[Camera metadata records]
- - -

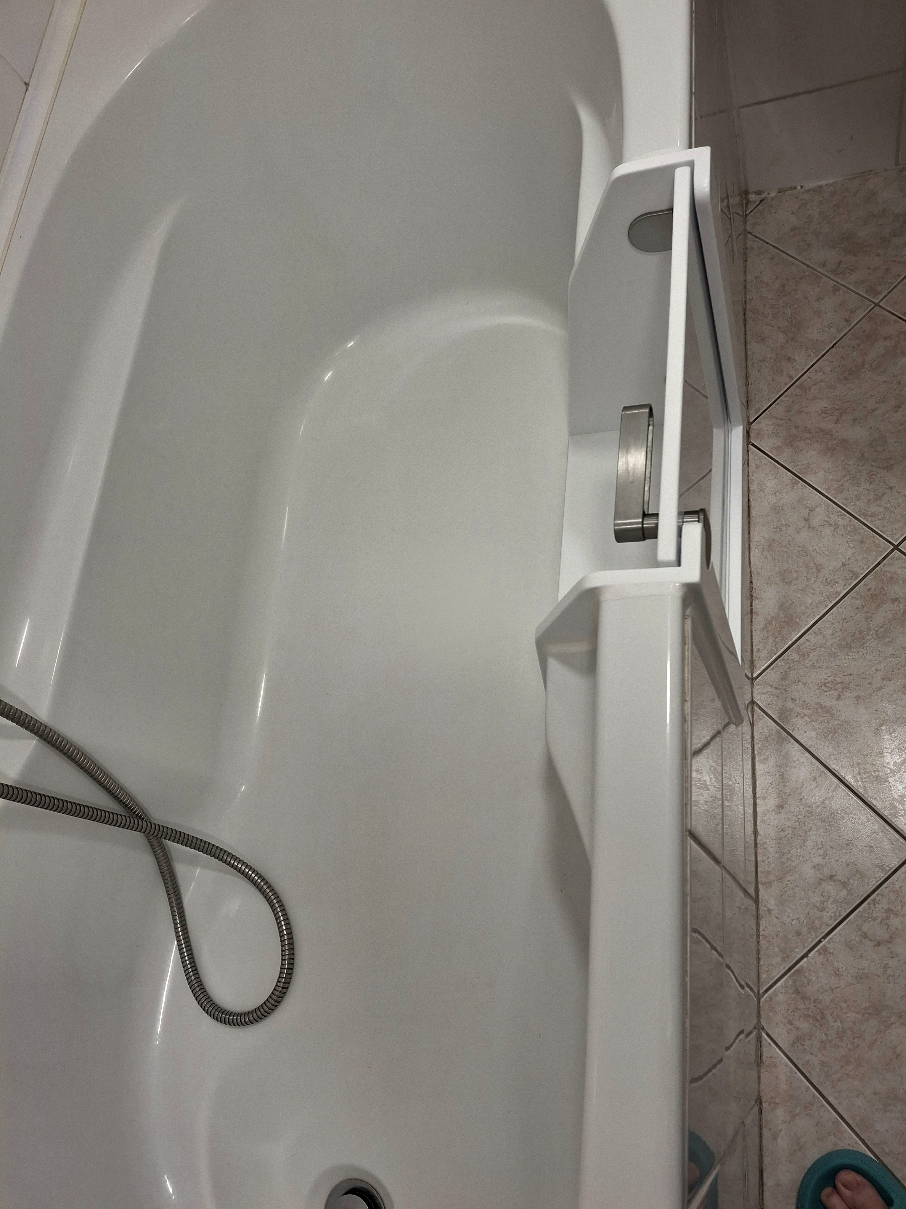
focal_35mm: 25
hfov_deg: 54.9
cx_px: 453
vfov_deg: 69.4
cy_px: 604
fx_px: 872
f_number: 1.8
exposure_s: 1/100
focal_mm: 4.69
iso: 64
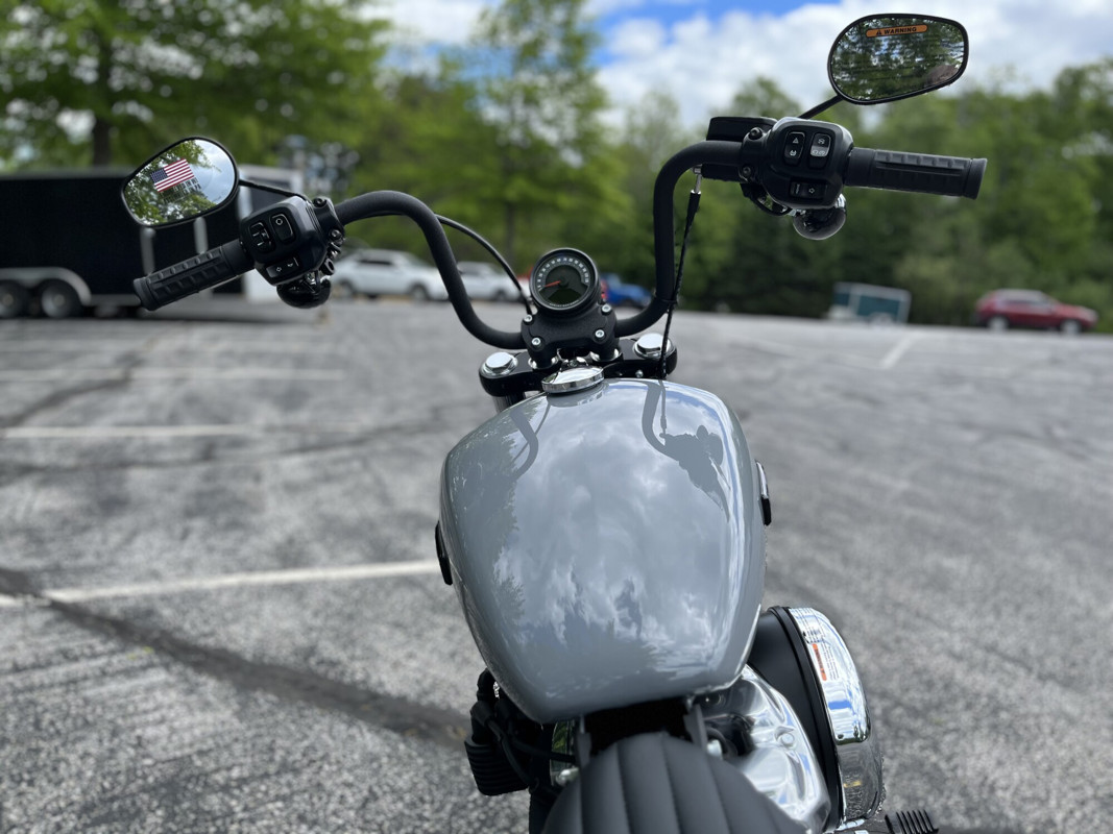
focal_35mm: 26
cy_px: 417
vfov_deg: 53.1
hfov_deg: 67.3
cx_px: 556
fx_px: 836
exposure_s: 1/1458
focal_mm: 5.1
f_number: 1.6
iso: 50
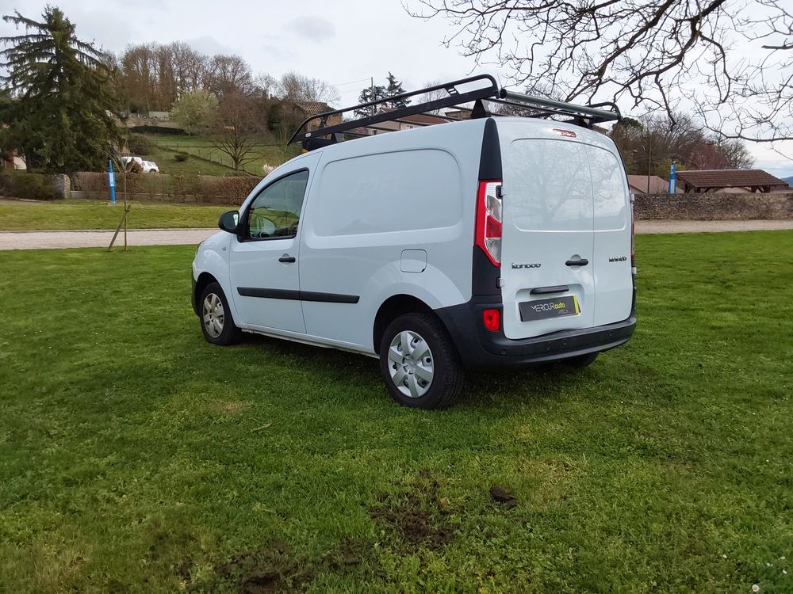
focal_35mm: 28
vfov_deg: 49.7
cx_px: 396
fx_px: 641
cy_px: 297
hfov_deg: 63.4
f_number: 1.9
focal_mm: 2.91
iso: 50
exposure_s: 1/1623
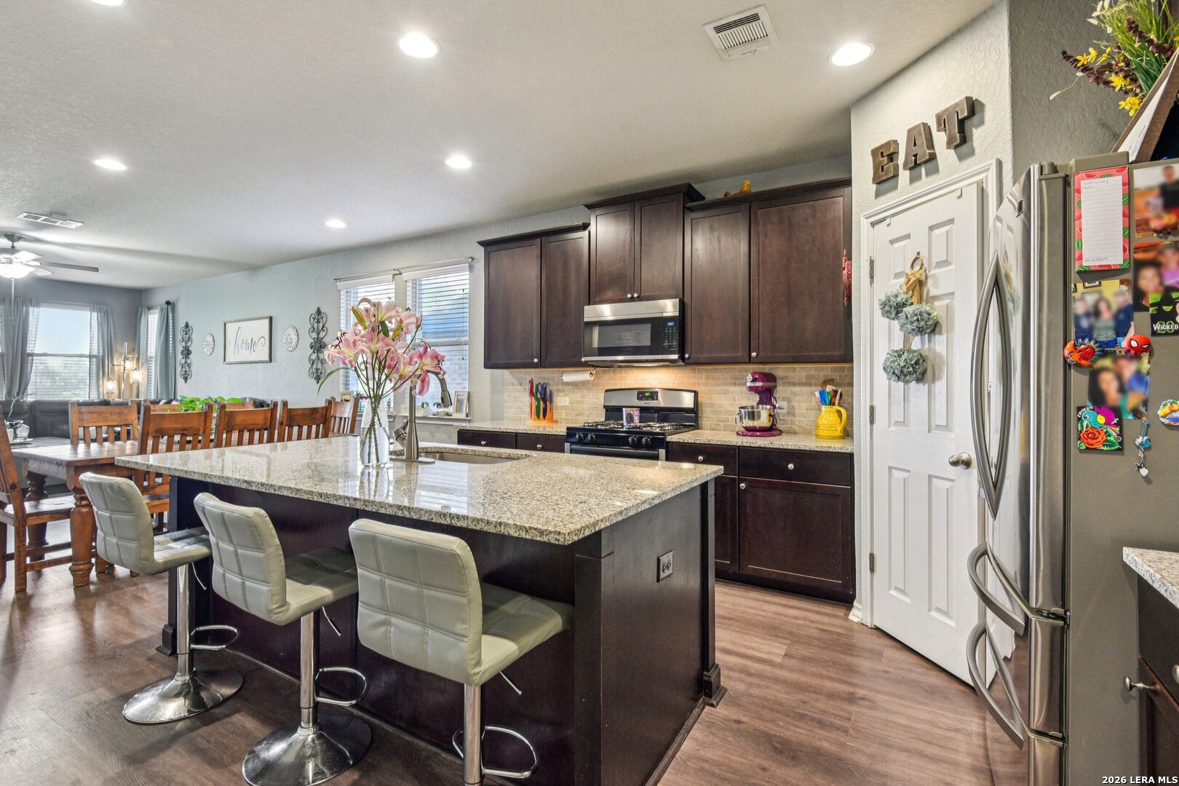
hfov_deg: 96.7
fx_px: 524
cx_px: 590
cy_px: 393
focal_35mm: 16
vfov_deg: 73.7
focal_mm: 16
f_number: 8
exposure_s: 1/15
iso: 3600
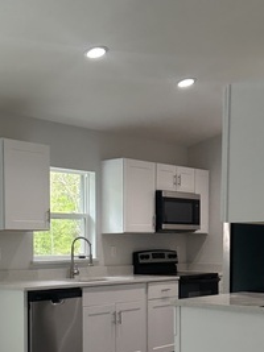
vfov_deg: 31.5
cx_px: 75
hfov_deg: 24.2
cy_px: 271
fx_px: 611
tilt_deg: -1.5
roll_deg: +0.4
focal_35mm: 60
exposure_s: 1/120
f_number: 1.78
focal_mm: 6.86
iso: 100
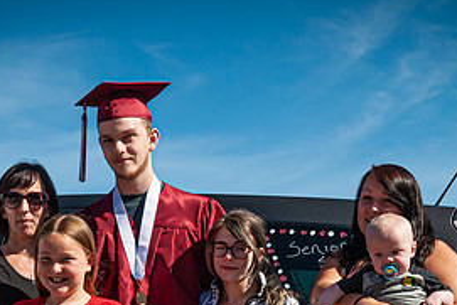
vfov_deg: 17.3
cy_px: 302
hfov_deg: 26.3
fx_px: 978
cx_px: 202
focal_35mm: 77
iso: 200
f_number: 9
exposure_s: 1/320
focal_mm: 24
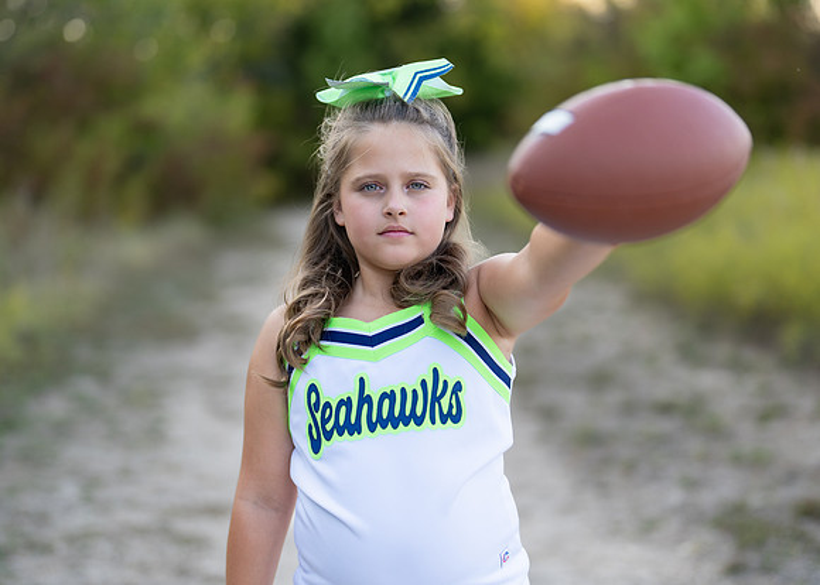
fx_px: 1445
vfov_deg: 22.9
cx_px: 395
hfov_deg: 31.7
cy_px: 310
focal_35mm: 62
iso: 100
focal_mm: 50
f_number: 1.2
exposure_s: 1/1000
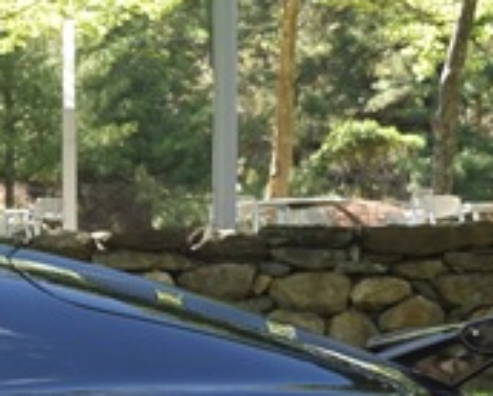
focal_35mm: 183
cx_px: -384
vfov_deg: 8.3
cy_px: 512
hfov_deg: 10.0
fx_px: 2673
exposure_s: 1/200
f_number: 7.1
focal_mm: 28
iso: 400
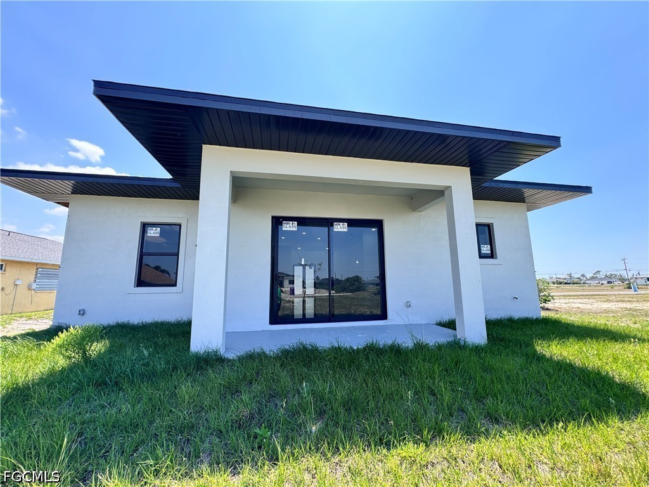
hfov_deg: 102.1
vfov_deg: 85.7
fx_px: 262
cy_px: 244
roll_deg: +1.1
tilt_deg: +12.8
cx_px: 324
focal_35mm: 14
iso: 40
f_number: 2.2
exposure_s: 1/488
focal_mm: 2.22
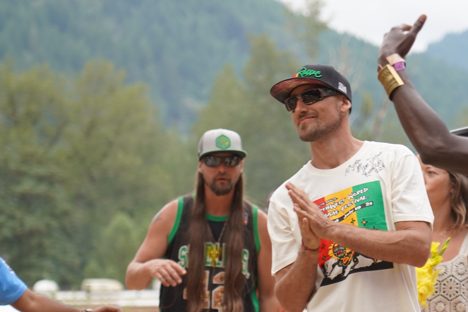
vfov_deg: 6.4
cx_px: 372
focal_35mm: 216
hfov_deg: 9.5
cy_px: 190
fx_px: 2807
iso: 250
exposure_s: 1/160
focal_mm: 105
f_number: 4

- - -

## [TASK ITEM]
Set the pictures aside and retype exactly the lines above from the line with "f_number: 8" to the line with "f_number: 1.2", both included, adding no others.

## [YOUR RESPONSE]
f_number: 8
exposure_s: 1/15
iso: 3600
vfov_deg: 31.5
cx_px: 75
hfov_deg: 24.2
cy_px: 271
fx_px: 611
tilt_deg: -1.5
roll_deg: +0.4
focal_35mm: 60
exposure_s: 1/120
f_number: 1.78
focal_mm: 6.86
iso: 100
vfov_deg: 17.3
cy_px: 302
hfov_deg: 26.3
fx_px: 978
cx_px: 202
focal_35mm: 77
iso: 200
f_number: 9
exposure_s: 1/320
focal_mm: 24
fx_px: 1445
vfov_deg: 22.9
cx_px: 395
hfov_deg: 31.7
cy_px: 310
focal_35mm: 62
iso: 100
focal_mm: 50
f_number: 1.2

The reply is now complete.